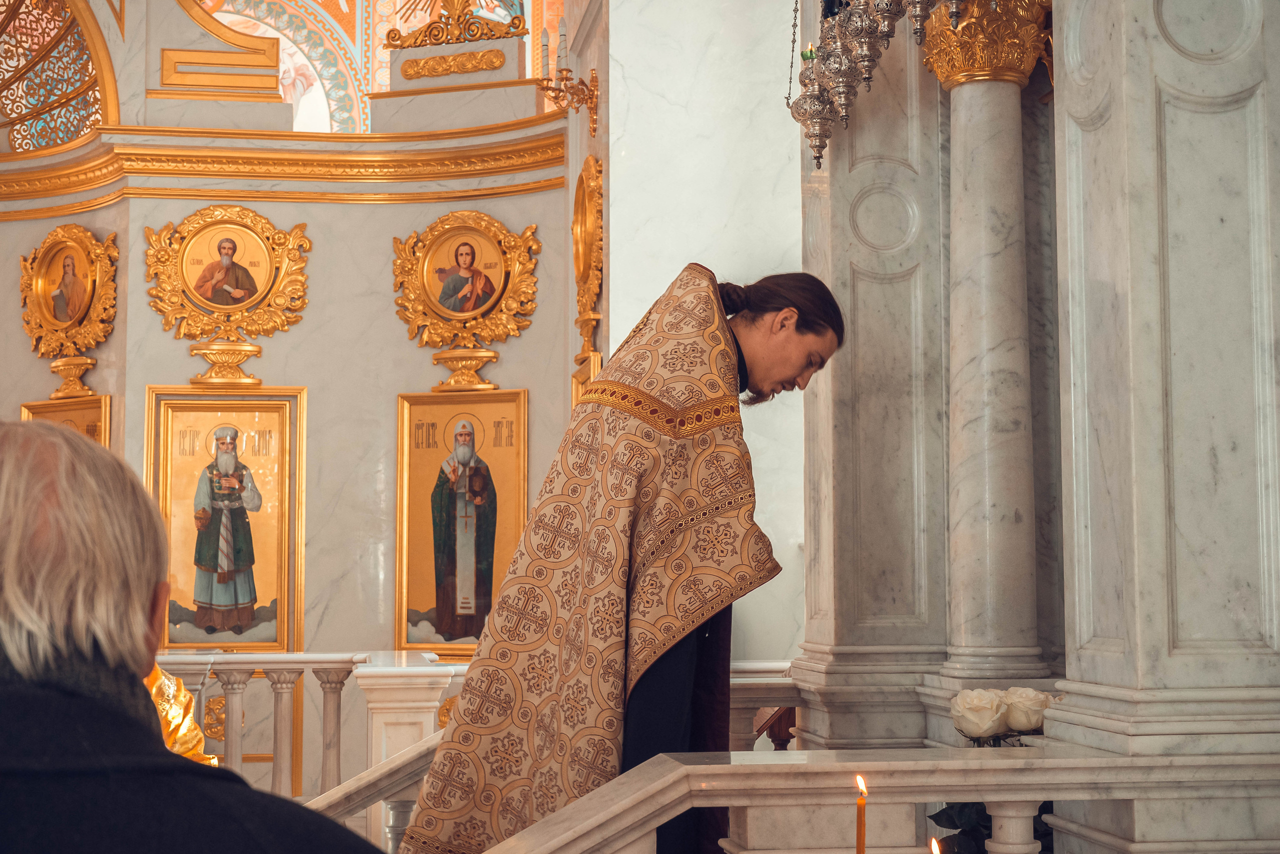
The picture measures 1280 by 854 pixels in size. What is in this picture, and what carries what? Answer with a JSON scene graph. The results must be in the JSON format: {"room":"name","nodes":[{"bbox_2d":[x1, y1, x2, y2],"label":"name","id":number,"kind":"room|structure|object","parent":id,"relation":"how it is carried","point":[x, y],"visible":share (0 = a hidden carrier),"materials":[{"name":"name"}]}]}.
{"room":"place of worship","nodes":[
{"label":"place of worship","id":0,"kind":"room"},
{"bbox_2d":[0,0,585,806],"label":"wall","id":1,"kind":"structure","parent":0,"point":[181,374],"materials":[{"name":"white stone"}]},
{"bbox_2d":[0,0,118,155],"label":"arched window","id":2,"kind":"object","parent":1,"relation":"in","point":[61,105],"visible":0.84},
{"bbox_2d":[19,393,111,445],"label":"framed icon","id":3,"kind":"object","parent":1,"relation":"attached to","point":[73,414],"visible":0.25,"materials":[{"name":"gold metal"}]},
{"bbox_2d":[19,224,118,361],"label":"oval icon","id":4,"kind":"object","parent":1,"relation":"attached to","point":[88,287],"visible":0.98,"materials":[{"name":"gold metal"}]},
{"bbox_2d":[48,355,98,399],"label":"bracket","id":5,"kind":"object","parent":1,"relation":"attached to","point":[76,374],"visible":0.95,"materials":[{"name":"gold metal"}]},
{"bbox_2d":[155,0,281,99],"label":"gilded ornament","id":6,"kind":"object","parent":1,"relation":"attached to","point":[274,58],"visible":0.91,"materials":[{"name":"gold"}]},
{"bbox_2d":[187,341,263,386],"label":"bracket","id":7,"kind":"object","parent":1,"relation":"attached to","point":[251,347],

▸ Work task: Word for word, copy out each record; do not include pictures.

▸ Your solution:
The picture measures 1280 by 854 pixels in size. What is in this picture, and what carries what? Answer with a JSON scene graph. The results must be in the JSON format: {"room":"name","nodes":[{"bbox_2d":[x1, y1, x2, y2],"label":"name","id":number,"kind":"room|structure|object","parent":id,"relation":"how it is carried","point":[x, y],"visible":share (0 = a hidden carrier),"materials":[{"name":"name"}]}]}.
{"room":"place of worship","nodes":[
{"label":"place of worship","id":0,"kind":"room"},
{"bbox_2d":[0,0,585,806],"label":"wall","id":1,"kind":"structure","parent":0,"point":[181,374],"materials":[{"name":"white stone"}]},
{"bbox_2d":[0,0,118,155],"label":"arched window","id":2,"kind":"object","parent":1,"relation":"in","point":[61,105],"visible":0.84},
{"bbox_2d":[19,393,111,445],"label":"framed icon","id":3,"kind":"object","parent":1,"relation":"attached to","point":[73,414],"visible":0.25,"materials":[{"name":"gold metal"}]},
{"bbox_2d":[19,224,118,361],"label":"oval icon","id":4,"kind":"object","parent":1,"relation":"attached to","point":[88,287],"visible":0.98,"materials":[{"name":"gold metal"}]},
{"bbox_2d":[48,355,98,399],"label":"bracket","id":5,"kind":"object","parent":1,"relation":"attached to","point":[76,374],"visible":0.95,"materials":[{"name":"gold metal"}]},
{"bbox_2d":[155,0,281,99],"label":"gilded ornament","id":6,"kind":"object","parent":1,"relation":"attached to","point":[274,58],"visible":0.91,"materials":[{"name":"gold"}]},
{"bbox_2d":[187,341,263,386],"label":"bracket","id":7,"kind":"object","parent":1,"relation":"attached to","point":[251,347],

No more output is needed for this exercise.